**DATA LISTING**.
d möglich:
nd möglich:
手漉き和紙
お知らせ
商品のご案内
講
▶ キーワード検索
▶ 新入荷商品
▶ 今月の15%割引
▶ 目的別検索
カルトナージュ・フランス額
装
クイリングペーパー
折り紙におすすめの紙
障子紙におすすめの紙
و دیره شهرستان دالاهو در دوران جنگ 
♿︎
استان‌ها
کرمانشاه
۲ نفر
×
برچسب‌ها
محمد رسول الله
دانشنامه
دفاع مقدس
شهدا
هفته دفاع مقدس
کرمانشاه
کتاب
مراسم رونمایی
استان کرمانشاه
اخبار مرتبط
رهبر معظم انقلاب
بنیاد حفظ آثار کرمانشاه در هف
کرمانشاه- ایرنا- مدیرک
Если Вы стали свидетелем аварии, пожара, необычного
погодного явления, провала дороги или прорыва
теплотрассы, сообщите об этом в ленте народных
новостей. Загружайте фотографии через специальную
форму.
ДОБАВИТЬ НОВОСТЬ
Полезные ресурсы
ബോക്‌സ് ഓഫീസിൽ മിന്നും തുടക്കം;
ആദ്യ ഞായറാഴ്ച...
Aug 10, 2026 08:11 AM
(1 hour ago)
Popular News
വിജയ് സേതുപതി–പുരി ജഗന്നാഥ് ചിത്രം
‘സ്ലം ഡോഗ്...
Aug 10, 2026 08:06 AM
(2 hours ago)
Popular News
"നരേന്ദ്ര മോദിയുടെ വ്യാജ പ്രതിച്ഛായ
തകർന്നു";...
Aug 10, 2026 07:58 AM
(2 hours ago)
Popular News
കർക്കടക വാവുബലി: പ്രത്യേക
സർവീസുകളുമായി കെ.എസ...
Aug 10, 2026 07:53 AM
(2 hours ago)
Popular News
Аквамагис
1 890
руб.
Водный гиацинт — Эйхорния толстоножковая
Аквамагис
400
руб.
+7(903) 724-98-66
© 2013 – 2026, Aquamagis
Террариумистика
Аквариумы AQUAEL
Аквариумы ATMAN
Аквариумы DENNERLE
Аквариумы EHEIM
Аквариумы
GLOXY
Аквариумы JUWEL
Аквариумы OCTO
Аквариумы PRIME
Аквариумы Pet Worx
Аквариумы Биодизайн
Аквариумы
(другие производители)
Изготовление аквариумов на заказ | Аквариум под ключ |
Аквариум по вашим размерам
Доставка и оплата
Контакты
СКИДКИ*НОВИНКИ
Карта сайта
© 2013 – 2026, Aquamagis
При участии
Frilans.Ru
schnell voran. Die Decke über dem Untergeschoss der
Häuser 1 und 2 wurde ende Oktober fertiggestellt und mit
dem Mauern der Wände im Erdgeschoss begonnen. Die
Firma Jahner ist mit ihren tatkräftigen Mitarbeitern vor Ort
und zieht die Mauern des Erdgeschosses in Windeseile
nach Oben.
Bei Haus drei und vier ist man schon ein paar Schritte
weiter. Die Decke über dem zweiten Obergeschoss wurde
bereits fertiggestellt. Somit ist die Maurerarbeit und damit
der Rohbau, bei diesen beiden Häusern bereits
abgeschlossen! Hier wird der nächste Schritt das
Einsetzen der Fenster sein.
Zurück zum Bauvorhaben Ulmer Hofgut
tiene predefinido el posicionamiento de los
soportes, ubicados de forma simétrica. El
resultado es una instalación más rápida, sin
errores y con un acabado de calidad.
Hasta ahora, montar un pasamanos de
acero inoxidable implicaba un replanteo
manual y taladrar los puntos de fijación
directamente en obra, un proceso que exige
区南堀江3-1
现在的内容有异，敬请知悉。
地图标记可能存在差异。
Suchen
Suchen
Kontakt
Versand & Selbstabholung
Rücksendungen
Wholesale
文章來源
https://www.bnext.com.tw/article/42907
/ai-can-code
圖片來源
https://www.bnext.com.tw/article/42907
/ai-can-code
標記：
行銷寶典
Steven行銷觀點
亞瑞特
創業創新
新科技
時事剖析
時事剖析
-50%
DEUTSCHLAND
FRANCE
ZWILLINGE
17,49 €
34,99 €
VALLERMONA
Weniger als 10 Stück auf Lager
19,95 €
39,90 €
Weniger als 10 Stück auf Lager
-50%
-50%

**WHAT YOU SHOULD DO**. Quote only the lines from the line containing "地图标记可能存在差异。" through the end of the entries, keeping the first and the last.

**THE COMPLETED TASK**.
地图标记可能存在差异。
Suchen
Suchen
Kontakt
Versand & Selbstabholung
Rücksendungen
Wholesale
文章來源
https://www.bnext.com.tw/article/42907
/ai-can-code
圖片來源
https://www.bnext.com.tw/article/42907
/ai-can-code
標記：
行銷寶典
Steven行銷觀點
亞瑞特
創業創新
新科技
時事剖析
時事剖析
-50%
DEUTSCHLAND
FRANCE
ZWILLINGE
17,49 €
34,99 €
VALLERMONA
Weniger als 10 Stück auf Lager
19,95 €
39,90 €
Weniger als 10 Stück auf Lager
-50%
-50%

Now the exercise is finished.